Logistics companies that ship antiques to Europe have prepared for Brexit.
All antiques moving between Europe and the UK are now subject to customs regulations and border controls, as of January 1st, 2021. This could cause delays, but logistics companies have said that they are prepared.
One company that ships antiques and art to Europe said that customs formalities will be processed in its warehouse in West London before leaving in its vehicles to the Channel ports. The drivers must have a Kent Access Permit (KAP) before heading to the ports. The KAP and other custom forms are completed online, which prevents custom delays.
Antiques over 50 years old are classed as cultural goods and must have an export licence issued by the Arts Council. People buying qualifying antiques in the UK for use in their European homes need to apply to the Export Licensing Unit (ELU) for an export licence. The unit was closed in March 2020, but it has now created an online procedure for obtaining an export licence.
If ports do become congested, an alternative is air freight, though this is more expensive.
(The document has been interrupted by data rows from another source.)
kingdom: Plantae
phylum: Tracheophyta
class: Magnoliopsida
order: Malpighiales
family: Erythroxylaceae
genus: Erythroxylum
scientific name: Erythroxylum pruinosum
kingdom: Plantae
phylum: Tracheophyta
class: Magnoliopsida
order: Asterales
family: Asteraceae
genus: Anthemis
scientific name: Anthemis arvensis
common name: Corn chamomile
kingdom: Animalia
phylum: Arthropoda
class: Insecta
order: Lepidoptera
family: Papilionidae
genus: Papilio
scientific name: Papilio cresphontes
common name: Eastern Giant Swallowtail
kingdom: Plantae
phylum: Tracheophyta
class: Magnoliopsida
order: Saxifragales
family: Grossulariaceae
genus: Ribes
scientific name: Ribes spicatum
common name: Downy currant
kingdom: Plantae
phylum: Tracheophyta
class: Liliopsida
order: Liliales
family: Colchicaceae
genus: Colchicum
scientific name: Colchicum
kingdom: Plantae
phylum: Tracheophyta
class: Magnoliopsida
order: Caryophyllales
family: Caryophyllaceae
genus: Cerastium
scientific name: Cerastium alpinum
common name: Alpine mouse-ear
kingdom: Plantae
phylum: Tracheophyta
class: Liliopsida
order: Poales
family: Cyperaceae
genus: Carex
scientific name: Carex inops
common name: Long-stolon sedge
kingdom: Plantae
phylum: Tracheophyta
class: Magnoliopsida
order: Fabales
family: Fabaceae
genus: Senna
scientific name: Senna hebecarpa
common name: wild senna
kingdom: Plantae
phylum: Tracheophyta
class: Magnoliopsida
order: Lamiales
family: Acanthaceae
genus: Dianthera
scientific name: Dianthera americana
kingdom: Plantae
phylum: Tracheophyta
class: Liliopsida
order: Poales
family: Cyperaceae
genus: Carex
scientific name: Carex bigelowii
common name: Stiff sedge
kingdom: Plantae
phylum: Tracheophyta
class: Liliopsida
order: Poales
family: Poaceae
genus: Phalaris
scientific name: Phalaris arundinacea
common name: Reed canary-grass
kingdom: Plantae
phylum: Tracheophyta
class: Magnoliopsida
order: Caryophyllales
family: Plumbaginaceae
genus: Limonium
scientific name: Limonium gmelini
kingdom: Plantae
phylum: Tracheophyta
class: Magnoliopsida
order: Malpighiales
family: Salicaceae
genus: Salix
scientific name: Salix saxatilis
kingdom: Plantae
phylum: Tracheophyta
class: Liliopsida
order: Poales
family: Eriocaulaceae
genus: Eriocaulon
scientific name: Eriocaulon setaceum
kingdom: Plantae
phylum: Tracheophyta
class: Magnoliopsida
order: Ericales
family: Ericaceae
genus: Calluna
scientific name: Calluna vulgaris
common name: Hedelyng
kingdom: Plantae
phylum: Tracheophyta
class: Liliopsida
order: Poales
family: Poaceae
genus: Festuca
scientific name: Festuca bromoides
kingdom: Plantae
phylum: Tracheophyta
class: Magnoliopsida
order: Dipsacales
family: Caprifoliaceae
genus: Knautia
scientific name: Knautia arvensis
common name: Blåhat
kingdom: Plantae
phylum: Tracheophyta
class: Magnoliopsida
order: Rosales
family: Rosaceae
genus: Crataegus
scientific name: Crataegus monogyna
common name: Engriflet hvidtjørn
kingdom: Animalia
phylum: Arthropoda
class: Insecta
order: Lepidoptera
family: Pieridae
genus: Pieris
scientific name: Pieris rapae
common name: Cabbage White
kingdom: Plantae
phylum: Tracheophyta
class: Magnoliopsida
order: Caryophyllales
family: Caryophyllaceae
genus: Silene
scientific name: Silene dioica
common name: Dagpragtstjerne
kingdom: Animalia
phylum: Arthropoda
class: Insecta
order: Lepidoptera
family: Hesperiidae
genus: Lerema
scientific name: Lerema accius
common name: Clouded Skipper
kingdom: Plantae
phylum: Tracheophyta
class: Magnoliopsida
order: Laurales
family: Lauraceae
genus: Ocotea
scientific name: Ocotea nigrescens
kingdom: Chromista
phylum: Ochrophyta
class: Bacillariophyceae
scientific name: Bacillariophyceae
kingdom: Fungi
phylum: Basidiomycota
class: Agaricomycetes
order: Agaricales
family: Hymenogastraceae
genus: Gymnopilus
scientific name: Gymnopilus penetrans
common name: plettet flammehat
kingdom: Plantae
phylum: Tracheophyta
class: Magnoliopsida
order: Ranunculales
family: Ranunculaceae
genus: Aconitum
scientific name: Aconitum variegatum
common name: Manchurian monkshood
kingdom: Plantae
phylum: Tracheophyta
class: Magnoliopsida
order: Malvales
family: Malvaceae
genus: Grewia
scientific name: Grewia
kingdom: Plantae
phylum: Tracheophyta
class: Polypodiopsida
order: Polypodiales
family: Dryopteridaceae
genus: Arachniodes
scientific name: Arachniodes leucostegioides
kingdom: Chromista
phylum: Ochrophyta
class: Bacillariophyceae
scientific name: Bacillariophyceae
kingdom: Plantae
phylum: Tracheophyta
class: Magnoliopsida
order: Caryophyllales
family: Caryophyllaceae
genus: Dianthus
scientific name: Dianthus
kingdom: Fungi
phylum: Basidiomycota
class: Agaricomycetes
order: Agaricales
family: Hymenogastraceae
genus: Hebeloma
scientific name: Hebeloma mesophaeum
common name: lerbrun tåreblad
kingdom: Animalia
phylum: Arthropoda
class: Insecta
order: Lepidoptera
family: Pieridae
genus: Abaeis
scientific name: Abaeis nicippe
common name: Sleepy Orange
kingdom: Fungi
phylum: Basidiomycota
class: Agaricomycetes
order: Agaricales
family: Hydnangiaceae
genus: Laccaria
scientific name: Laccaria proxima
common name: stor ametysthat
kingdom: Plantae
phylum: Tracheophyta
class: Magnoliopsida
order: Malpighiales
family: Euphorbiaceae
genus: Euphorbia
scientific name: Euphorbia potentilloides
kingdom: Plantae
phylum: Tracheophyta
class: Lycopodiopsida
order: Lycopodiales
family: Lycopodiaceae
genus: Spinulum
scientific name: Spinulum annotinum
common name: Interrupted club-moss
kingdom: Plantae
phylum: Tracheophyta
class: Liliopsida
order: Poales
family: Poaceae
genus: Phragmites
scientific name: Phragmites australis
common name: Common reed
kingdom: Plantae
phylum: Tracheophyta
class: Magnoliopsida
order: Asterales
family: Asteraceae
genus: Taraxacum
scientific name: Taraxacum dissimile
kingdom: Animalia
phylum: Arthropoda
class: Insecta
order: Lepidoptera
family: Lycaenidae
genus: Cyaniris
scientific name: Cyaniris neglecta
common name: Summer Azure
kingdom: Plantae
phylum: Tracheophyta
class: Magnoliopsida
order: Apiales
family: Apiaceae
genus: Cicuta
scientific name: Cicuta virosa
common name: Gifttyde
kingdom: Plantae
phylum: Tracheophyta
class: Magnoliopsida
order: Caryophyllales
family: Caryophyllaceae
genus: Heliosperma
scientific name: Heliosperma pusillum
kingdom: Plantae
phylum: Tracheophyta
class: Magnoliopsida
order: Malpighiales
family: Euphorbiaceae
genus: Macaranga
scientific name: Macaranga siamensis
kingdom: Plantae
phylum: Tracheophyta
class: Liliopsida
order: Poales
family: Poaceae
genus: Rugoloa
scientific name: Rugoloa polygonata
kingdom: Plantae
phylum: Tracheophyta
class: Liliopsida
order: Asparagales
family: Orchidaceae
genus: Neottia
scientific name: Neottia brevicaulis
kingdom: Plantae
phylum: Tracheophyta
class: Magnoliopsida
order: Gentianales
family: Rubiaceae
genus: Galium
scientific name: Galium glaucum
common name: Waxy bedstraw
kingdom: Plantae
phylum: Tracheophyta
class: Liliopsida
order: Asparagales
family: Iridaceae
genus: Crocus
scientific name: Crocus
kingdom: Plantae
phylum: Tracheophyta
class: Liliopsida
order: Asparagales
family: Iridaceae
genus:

Some shippers are looking at using alternative ports, such as Hull, which are not as busy as the Channel ports.
Antique dealers reported brisk business in 2020, despite lockdown restrictions. Buyers purchasing antique sofas, settees, chests and other furniture from Lancashire have plenty of choices. If shipping items outside the UK, expect some delays, and possible rises in freight charges to cover extra administration work.